La FIFA et l’UEFA n’ont nullement tenté d’entraver l’évolution inégalitaire du football. Bien au contraire, elles l’ont accompagnée et encouragée en raison notamment de l’enrichissement dont elles ont pu bénéficier.

Elles n’ont pas défendu l’intérêt général du football mais bien les intérêts particuliers des grands clubs.

L’orateur examine ensuite la responsabilité des médias en regrettant l’absence de réflexion sérieuse sur l’évolution du football et sa dérive capitaliste, allant jusqu’aux restrictions d’accès aux stades pour éviter les « banderoles » contestataires du système.

Le sport est donc politique, quoi qu’on en dise.

Des états font l’acquisition de clubs prestigieux.

Les coupes du Monde organisée en Russie et au Qatar, constituent d’autres exemples frappants.

Les dirigeants du football mondial ne se contentent pas de s'accommoder de cette prise de pouvoir par ces régimes autoritaires.

Ils y trouvent un intérêt et l’encouragent.

L’évolution dans laquelle le monde du football est plongée n’est pas inéluctable.

Des règlementations existent et d’autres pourraient voir le jour.

Comme le fair-play financier qui interdirait aux clubs de dépenser plus qu’ils ne gagnent.

D’autres propositions existent.

En 2021, Mme Tracy Crouch , ancienne ministre des sports britannique et députée conservatrice, qui ne peut elle non plus être qualifiée de dangereuse bolchévique, rédige un rapport parlementaire dans lequel elle préconise différentes mesures :

  • Vérification de la compétence des candidats dirigeants et de la durabilité de leur projet.
  • Redistribution partielle des richesses via la mise en place d’une taxe de 10% sur les transferts de joueurs. Le montant serait reversé pour les clubs de divisions inférieurs, les clubs de jeunes et le football féminin.

D’autres idées sont proposées par des intervenants divers :

  • plafonnement des salaires des joueurs.
  • Limitations du nombre de joueurs dans un effectif.
  • Interdiction totale du transfert de mineurs.
  • Interdiction de la multipropriété.
  • Redistribution plus égalitaire des droits TV.
  • Beaucoup de ces mesures peuvent éventuellement poser question au regard du droit européen.

En date du 8 février 2024, les ministres européens du sport, à l’exception de l’Espagne, publient une déclaration commune visant, notamment, à rappeler l'importance de protéger et de renforcer un sport solidaire.

Entrées de la collection:
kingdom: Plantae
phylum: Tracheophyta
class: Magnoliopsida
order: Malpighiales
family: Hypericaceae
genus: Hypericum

...

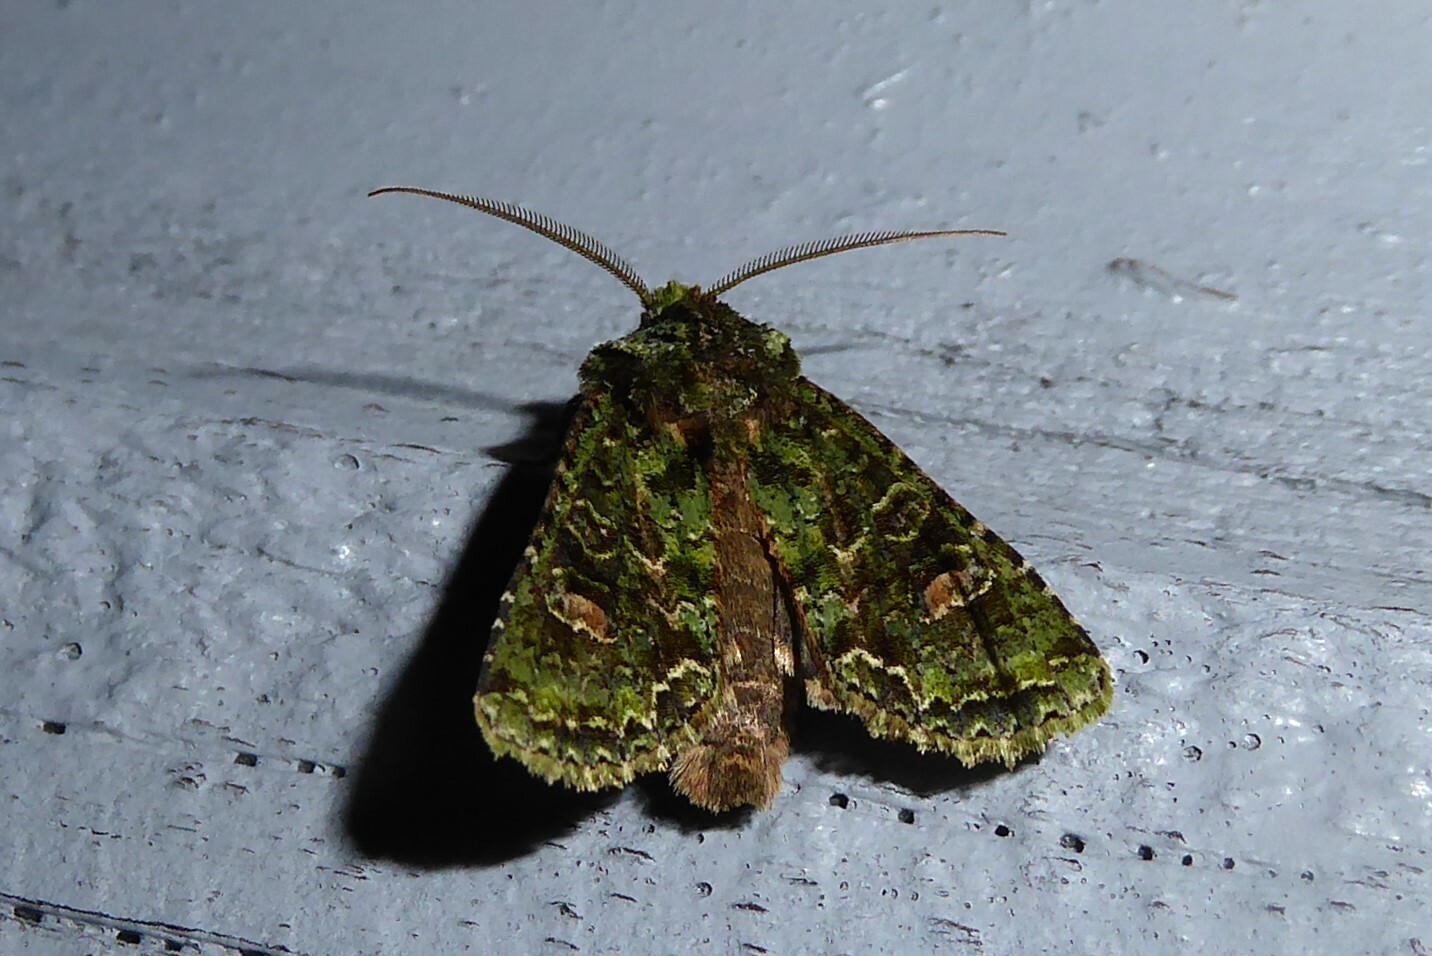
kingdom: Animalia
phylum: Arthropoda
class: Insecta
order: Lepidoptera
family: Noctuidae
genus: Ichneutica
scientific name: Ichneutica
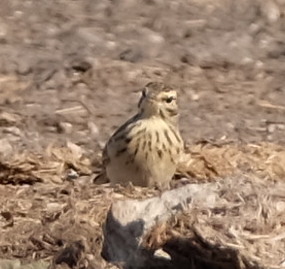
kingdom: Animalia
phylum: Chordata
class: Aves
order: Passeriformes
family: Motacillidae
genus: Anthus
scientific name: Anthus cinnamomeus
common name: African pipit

CONSIGNES À SUIVRE »
• 1. Relevez tous les pays que le texte sur le football désigne par leur nom.
• 2. Reproduisez le passage du texte sur le football qui va de « D’autres idées sont » à « de la multipropriété. », ces deux extrémités comprises.
Les entrées de la collection forment un matériau distinct du texte sur le football.

RÉPONSES ATTENDUES »
• 1. Russie, Qatar, Espagne

• 2.
D’autres idées sont proposées par des intervenants divers :

  • plafonnement des salaires des joueurs.
  • Limitations du nombre de joueurs dans un effectif.
  • Interdiction totale du transfert de mineurs.
  • Interdiction de la multipropriété.